DIRECTIONS FOR THIS TASK: A word-for-word copy of the listing that follows is required.

GIVEN ENTRIES:
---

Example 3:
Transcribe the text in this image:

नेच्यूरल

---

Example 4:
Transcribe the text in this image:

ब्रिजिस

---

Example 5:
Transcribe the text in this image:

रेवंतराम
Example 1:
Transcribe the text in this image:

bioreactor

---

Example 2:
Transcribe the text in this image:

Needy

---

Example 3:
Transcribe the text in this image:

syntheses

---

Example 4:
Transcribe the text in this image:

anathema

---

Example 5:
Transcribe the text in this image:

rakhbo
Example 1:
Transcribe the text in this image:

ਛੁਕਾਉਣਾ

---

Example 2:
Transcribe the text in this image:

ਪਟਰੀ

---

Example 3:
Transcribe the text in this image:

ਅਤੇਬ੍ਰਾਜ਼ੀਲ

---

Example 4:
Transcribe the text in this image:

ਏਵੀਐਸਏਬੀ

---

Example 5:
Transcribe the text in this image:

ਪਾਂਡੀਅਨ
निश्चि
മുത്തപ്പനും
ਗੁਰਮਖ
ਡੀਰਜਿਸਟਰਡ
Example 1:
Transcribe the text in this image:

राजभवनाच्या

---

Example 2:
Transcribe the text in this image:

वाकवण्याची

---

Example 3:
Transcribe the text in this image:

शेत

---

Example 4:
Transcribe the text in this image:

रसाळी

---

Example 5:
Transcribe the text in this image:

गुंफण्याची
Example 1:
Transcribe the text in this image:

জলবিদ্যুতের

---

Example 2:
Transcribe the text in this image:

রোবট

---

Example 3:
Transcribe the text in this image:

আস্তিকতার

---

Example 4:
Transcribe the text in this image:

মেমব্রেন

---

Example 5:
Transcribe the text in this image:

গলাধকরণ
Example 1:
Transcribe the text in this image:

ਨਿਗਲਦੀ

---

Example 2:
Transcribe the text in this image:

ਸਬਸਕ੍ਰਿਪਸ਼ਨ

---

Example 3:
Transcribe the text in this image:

ANSWER AREA:
---

Example 3:
Transcribe the text in this image:

नेच्यूरल

---

Example 4:
Transcribe the text in this image:

ब्रिजिस

---

Example 5:
Transcribe the text in this image:

रेवंतराम
Example 1:
Transcribe the text in this image:

bioreactor

---

Example 2:
Transcribe the text in this image:

Needy

---

Example 3:
Transcribe the text in this image:

syntheses

---

Example 4:
Transcribe the text in this image:

anathema

---

Example 5:
Transcribe the text in this image:

rakhbo
Example 1:
Transcribe the text in this image:

ਛੁਕਾਉਣਾ

---

Example 2:
Transcribe the text in this image:

ਪਟਰੀ

---

Example 3:
Transcribe the text in this image:

ਅਤੇਬ੍ਰਾਜ਼ੀਲ

---

Example 4:
Transcribe the text in this image:

ਏਵੀਐਸਏਬੀ

---

Example 5:
Transcribe the text in this image:

ਪਾਂਡੀਅਨ
निश्चि
മുത്തപ്പനും
ਗੁਰਮਖ
ਡੀਰਜਿਸਟਰਡ
Example 1:
Transcribe the text in this image:

राजभवनाच्या

---

Example 2:
Transcribe the text in this image:

वाकवण्याची

---

Example 3:
Transcribe the text in this image:

शेत

---

Example 4:
Transcribe the text in this image:

रसाळी

---

Example 5:
Transcribe the text in this image:

गुंफण्याची
Example 1:
Transcribe the text in this image:

জলবিদ্যুতের

---

Example 2:
Transcribe the text in this image:

রোবট

---

Example 3:
Transcribe the text in this image:

আস্তিকতার

---

Example 4:
Transcribe the text in this image:

মেমব্রেন

---

Example 5:
Transcribe the text in this image:

গলাধকরণ
Example 1:
Transcribe the text in this image:

ਨਿਗਲਦੀ

---

Example 2:
Transcribe the text in this image:

ਸਬਸਕ੍ਰਿਪਸ਼ਨ

---

Example 3:
Transcribe the text in this image:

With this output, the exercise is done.